I see others so far in their photography journey and career it can feel discouraging at times. However I still feel as if I am at the beginning of my photography career, and sometimes it’s a challenge just to remind myself, “There is more to do.” Constantly trying to reach out to new potential clientele, work with larger brands or companies have opportunities to grow into the person I see in myself becoming.
I got into photography to help grieve and process the loss of my mother. But found that it is therapeutic in multiple ways. Although I have such ambitions and goals in order to travel, document the world, and enjoy the place we call home. I want my photography to be an example of you’re able to go through a traumatic and heart breaking period in your life, and still make something beautiful out of a difficult period in your life.
If you had a friend visiting you, what are some of the local spots you’d want to take them around to?
Most all of my friends and I love camping. I typically take them out to Holcomb Valley to explore the boulders there and see some of the old caves from when miners were searching for gold. It is always a joy to be out in that valley as there is not too much light pollution, and stargazing is a must out there!
Aside from camping, on the social aspect of our town. One of my favorite local spots to go to is Oakside, the food, drinks, and atmosphere is a very mellow yet enjoyable spots to bring friends. After Oakside I would take them down to the Bowling Barn for a little bit of friendly competition, although sometimes it’s a bit more of a challenge since there’s glow bowling!
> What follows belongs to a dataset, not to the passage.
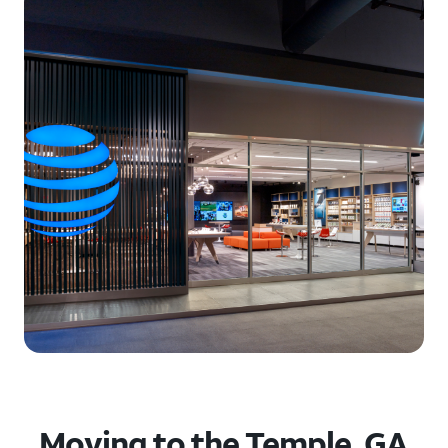
Moving to the Temple, GA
Shoutout is all about shouting out others who you feel deserve additional recognition and exposure. Who would you like to shoutout?
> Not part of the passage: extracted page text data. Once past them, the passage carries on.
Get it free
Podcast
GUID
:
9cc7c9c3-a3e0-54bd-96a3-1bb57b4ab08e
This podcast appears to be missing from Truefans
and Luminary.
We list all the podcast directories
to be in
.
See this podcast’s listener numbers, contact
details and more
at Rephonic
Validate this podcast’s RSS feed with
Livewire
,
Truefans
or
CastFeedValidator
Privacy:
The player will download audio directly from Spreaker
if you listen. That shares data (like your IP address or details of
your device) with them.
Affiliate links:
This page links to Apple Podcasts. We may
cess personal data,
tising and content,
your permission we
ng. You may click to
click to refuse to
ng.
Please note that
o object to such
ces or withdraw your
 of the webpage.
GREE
My story is a tad different than others. I got into photography as more of an “escape” of life. Back in October of 2013 my mother passed away due to an aggressive stage 4 colon cancer. I was off hiking, off roading, and trying to get out of my own head and wanting to be in nature as frequently as possible. I recall taking a sunrise hike with a few friends, and took a photo with my cell phone and posted it to facebook. My father, who is also a photographer, commented, “Maybe it’s time to get you a real camera.”
I took that comment to heart and figured why not. So I began saving up to get myself my first DSLR, a Nikon d5300. From there I enjoyed the complexity of the camera, it got me out into nature and was something for me to focus learning in order to get the shot I was wanting. So I would have to say it’s a mixture of losing my mother at a young age, as well as my father steering me in the direction of photography.